[Dataset items]
● ● ●
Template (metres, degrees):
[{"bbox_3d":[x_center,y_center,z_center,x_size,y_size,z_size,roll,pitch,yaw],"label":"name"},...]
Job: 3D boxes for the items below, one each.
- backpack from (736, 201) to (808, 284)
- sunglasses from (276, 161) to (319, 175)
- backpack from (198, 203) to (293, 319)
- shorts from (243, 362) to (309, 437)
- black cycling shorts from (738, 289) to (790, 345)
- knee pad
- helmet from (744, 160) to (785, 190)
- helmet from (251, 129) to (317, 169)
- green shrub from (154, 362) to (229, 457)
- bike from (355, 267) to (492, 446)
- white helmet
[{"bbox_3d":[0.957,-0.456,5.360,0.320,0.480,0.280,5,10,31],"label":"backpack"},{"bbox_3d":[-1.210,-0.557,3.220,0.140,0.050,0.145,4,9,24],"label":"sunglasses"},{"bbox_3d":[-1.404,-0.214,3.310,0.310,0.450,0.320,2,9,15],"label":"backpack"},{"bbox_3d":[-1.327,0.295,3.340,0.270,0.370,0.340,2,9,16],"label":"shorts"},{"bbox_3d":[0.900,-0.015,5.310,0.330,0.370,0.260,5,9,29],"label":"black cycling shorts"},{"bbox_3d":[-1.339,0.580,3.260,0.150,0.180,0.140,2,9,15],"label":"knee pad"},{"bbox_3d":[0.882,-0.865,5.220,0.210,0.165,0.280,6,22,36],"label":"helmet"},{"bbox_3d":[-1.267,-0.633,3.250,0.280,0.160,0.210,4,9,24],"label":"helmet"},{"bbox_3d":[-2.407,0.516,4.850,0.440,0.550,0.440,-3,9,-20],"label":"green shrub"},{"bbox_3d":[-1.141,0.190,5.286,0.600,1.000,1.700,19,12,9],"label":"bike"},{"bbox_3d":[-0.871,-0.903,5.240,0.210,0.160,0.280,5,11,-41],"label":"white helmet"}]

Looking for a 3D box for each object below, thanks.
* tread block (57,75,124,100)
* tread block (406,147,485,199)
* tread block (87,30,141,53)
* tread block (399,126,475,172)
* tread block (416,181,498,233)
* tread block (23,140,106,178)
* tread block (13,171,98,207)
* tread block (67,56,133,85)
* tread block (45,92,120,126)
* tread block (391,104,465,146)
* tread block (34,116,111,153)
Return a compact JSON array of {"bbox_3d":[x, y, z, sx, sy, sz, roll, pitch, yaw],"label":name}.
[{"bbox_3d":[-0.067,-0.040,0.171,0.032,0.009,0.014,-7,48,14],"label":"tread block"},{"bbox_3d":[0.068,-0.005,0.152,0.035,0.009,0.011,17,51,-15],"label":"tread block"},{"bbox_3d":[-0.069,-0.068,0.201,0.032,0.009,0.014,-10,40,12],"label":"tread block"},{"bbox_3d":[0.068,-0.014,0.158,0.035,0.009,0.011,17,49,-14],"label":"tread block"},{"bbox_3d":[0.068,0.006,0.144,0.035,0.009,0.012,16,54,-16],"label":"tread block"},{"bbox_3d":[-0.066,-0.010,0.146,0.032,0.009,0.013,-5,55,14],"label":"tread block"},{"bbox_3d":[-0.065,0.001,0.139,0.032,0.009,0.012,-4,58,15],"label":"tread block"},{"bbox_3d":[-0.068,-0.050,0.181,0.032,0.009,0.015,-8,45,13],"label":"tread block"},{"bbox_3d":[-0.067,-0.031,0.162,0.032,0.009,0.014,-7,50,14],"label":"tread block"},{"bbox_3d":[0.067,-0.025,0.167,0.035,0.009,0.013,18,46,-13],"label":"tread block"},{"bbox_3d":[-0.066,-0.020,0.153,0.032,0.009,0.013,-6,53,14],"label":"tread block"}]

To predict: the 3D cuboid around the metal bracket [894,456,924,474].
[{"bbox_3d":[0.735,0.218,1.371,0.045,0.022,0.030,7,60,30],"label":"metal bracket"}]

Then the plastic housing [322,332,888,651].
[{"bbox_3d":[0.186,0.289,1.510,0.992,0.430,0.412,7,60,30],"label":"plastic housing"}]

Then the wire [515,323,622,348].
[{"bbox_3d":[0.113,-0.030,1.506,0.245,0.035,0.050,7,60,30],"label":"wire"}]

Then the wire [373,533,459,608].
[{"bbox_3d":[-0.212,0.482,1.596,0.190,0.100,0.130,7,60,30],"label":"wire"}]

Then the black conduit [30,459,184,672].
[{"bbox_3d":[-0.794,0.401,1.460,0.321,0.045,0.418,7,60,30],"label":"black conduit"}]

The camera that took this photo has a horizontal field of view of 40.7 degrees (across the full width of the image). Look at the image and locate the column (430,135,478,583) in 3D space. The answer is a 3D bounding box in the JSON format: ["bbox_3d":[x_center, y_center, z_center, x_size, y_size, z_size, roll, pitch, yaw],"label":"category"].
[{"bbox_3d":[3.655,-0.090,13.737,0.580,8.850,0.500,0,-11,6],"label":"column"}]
● ● ●
## [Your objective]
The lines above from the one containing "- black cycling" through the one containing "- bike from (355, 267) to (492, 446)" are to be set down exactly, and no others.

## [Written solution]
- black cycling shorts from (738, 289) to (790, 345)
- knee pad
- helmet from (744, 160) to (785, 190)
- helmet from (251, 129) to (317, 169)
- green shrub from (154, 362) to (229, 457)
- bike from (355, 267) to (492, 446)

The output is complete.